▶ Required work
Retype the rows verbatim from the first line through the line that contains "o segundo trailer", including both of those lines.

▶ Data for processing
>>

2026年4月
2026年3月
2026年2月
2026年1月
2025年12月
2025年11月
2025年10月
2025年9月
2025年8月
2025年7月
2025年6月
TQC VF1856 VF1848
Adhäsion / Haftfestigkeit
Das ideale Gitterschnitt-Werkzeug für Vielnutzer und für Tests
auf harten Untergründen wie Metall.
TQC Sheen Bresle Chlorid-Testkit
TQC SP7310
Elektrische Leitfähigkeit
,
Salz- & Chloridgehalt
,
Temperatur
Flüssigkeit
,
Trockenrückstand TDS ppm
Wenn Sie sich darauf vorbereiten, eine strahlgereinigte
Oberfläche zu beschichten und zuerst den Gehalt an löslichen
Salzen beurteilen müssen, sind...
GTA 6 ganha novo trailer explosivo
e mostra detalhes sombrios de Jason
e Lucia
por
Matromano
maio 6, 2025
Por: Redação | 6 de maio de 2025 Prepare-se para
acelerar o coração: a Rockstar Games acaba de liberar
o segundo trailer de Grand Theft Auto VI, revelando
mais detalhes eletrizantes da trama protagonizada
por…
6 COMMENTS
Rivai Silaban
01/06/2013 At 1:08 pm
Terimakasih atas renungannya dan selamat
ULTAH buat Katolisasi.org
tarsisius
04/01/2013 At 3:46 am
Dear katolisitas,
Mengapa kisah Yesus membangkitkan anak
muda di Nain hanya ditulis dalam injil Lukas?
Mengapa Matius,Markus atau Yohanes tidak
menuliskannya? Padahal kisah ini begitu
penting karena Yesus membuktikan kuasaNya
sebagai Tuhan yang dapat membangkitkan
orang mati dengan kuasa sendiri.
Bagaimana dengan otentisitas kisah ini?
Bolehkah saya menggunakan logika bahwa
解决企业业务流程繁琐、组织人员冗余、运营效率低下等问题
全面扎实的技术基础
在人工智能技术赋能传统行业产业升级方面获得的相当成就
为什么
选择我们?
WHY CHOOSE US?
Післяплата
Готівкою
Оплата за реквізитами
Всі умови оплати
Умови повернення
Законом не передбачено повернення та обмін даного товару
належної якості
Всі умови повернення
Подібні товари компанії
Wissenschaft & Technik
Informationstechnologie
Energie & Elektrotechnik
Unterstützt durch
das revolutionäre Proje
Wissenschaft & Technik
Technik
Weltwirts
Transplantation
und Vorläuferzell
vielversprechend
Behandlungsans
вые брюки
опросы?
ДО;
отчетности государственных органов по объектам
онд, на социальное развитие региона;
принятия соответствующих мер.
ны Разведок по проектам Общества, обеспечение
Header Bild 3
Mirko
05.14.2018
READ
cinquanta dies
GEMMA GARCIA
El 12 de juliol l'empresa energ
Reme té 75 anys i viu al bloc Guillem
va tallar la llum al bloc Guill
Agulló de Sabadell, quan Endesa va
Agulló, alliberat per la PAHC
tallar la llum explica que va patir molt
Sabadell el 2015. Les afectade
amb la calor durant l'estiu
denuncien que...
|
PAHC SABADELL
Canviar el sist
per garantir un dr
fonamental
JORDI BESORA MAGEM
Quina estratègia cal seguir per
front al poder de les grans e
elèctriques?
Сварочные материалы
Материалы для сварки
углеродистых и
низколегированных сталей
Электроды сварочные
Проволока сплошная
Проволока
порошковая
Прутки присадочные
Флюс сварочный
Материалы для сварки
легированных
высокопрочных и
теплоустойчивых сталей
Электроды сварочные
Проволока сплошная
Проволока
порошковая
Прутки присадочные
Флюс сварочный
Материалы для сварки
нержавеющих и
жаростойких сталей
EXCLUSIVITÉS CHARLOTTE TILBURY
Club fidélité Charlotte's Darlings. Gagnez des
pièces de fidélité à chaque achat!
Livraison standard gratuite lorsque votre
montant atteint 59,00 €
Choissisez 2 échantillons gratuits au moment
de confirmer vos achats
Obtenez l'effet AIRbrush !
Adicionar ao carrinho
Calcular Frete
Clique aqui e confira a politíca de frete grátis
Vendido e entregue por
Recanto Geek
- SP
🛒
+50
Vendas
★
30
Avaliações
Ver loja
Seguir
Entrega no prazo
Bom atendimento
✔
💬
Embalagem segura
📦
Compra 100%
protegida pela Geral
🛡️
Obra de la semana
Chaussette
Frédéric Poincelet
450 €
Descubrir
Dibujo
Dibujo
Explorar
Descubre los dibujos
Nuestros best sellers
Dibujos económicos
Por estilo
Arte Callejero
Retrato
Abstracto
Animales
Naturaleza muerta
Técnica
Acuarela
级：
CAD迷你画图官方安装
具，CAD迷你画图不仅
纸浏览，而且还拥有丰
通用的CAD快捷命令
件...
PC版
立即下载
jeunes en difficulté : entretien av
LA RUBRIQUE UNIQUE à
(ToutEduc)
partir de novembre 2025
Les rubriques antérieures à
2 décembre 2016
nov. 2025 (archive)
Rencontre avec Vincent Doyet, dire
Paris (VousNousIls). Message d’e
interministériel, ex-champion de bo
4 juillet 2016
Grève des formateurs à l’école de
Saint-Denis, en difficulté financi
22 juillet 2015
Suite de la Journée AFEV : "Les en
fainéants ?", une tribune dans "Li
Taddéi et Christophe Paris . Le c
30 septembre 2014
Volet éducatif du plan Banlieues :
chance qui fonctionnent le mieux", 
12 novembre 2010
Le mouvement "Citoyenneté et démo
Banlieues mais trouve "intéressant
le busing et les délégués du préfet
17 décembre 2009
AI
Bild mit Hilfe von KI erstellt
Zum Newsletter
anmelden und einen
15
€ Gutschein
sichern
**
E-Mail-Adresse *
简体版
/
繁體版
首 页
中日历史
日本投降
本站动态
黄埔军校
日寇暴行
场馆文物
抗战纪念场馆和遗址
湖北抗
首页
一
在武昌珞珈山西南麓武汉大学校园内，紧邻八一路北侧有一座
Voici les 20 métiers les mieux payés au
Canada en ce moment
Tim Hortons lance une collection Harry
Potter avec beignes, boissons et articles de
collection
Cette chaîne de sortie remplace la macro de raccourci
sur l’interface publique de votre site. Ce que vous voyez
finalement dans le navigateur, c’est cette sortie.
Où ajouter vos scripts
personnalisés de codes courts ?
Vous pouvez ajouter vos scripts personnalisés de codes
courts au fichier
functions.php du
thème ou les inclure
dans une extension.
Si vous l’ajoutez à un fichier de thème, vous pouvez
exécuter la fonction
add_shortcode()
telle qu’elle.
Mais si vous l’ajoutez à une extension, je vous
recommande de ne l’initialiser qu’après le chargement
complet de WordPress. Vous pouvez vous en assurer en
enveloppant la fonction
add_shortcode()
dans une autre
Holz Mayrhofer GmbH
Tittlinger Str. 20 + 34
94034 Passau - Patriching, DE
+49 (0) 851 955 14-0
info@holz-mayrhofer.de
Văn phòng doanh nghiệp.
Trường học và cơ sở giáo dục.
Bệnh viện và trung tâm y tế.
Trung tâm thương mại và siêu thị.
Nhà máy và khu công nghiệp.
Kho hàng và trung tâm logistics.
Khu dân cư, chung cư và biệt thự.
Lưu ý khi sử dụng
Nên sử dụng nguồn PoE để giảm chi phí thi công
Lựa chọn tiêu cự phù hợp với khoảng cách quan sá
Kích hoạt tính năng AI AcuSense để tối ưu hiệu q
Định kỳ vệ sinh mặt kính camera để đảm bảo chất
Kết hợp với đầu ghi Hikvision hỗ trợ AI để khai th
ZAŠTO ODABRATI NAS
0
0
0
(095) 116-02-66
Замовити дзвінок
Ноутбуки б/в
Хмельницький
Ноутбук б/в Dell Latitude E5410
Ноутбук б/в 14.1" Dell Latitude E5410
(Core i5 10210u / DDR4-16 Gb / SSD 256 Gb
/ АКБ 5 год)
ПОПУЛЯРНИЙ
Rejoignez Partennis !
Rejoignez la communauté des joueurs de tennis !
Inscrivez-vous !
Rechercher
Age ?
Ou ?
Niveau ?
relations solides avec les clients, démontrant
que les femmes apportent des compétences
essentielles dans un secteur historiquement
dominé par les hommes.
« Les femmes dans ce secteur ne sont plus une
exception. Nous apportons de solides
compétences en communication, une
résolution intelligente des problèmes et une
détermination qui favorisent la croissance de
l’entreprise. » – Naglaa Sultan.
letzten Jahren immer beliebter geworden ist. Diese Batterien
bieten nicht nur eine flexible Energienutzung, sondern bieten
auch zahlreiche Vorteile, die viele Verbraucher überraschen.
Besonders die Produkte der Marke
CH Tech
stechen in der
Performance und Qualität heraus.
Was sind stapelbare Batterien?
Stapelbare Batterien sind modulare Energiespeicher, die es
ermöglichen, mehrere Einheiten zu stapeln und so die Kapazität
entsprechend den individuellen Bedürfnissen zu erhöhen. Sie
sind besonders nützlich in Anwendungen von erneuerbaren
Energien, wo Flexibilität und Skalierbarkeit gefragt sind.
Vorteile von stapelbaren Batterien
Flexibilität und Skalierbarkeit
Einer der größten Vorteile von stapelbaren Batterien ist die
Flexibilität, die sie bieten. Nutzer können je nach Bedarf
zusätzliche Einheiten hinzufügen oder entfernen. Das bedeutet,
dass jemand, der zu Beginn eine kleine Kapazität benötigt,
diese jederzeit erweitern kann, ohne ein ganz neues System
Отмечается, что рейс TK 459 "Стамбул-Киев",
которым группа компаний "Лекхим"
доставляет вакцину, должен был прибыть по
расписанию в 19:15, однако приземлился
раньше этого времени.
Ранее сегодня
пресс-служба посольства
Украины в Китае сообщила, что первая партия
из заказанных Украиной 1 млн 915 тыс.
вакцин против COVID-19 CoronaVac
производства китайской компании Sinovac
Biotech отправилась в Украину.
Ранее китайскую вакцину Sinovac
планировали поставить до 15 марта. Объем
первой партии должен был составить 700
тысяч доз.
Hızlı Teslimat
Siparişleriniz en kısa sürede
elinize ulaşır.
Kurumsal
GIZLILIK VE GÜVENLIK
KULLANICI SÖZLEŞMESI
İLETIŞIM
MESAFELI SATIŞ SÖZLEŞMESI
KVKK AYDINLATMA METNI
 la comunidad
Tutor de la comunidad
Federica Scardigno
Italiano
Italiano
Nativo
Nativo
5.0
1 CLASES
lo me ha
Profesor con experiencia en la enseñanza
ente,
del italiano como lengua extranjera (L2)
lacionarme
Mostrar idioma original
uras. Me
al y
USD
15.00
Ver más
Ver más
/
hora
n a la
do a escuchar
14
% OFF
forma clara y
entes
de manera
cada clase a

<<

▶ Answer to this exercise
2026年4月
2026年3月
2026年2月
2026年1月
2025年12月
2025年11月
2025年10月
2025年9月
2025年8月
2025年7月
2025年6月
TQC VF1856 VF1848
Adhäsion / Haftfestigkeit
Das ideale Gitterschnitt-Werkzeug für Vielnutzer und für Tests
auf harten Untergründen wie Metall.
TQC Sheen Bresle Chlorid-Testkit
TQC SP7310
Elektrische Leitfähigkeit
,
Salz- & Chloridgehalt
,
Temperatur
Flüssigkeit
,
Trockenrückstand TDS ppm
Wenn Sie sich darauf vorbereiten, eine strahlgereinigte
Oberfläche zu beschichten und zuerst den Gehalt an löslichen
Salzen beurteilen müssen, sind...
GTA 6 ganha novo trailer explosivo
e mostra detalhes sombrios de Jason
e Lucia
por
Matromano
maio 6, 2025
Por: Redação | 6 de maio de 2025 Prepare-se para
acelerar o coração: a Rockstar Games acaba de liberar
o segundo trailer de Grand Theft Auto VI, revelando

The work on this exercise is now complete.